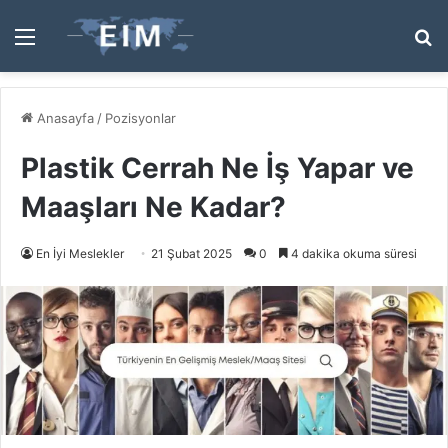
Menü
A
y
...
Anasayfa
/
Pozisyonlar
Plastik Cerrah Ne İş Yapar ve
Maaşları Ne Kadar?
En İyi Meslekler
21 Şubat 2025
0
4 dakika okuma süresi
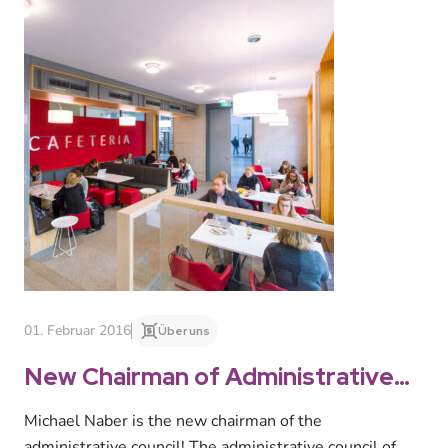
01. Februar 2016
Über uns
New Chairman of Administrative
Council
Michael Naber is the new chairman of the
administrative council! The administrative council of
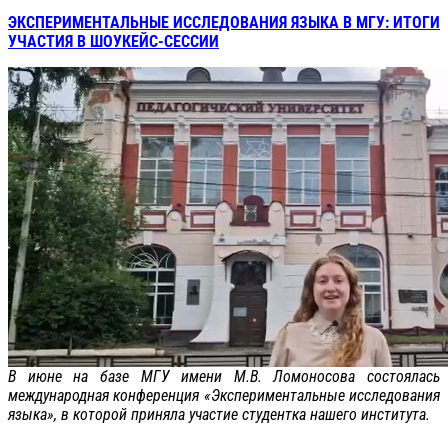
ЭКСПЕРИМЕНТАЛЬНЫЕ ИССЛЕДОВАНИЯ ЯЗЫКА В МГУ: ИТОГИ
УЧАСТИЯ В ШОУКЕЙС-СЕССИИ
В июне на базе МГУ имени М.В. Ломоносова состоялась
международная конференция «Экспериментальные исследования
языка», в которой приняла участие студентка нашего института.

= = =

Restate exactly, and only, the lines from the one that holds "En İyi Meslekler" down to the last line of the material above. Omit the pictures.

En İyi Meslekler
21 Şubat 2025
0
4 dakika okuma süresi
01. Februar 2016
Über uns
New Chairman of Administrative
Council
Michael Naber is the new chairman of the
administrative council! The administrative council of
ЭКСПЕРИМЕНТАЛЬНЫЕ ИССЛЕДОВАНИЯ ЯЗЫКА В МГУ: ИТОГИ
УЧАСТИЯ В ШОУКЕЙС-СЕССИИ
В июне на базе МГУ имени М.В. Ломоносова состоялась
международная конференция «Экспериментальные исследования
языка», в которой приняла участие студентка нашего института.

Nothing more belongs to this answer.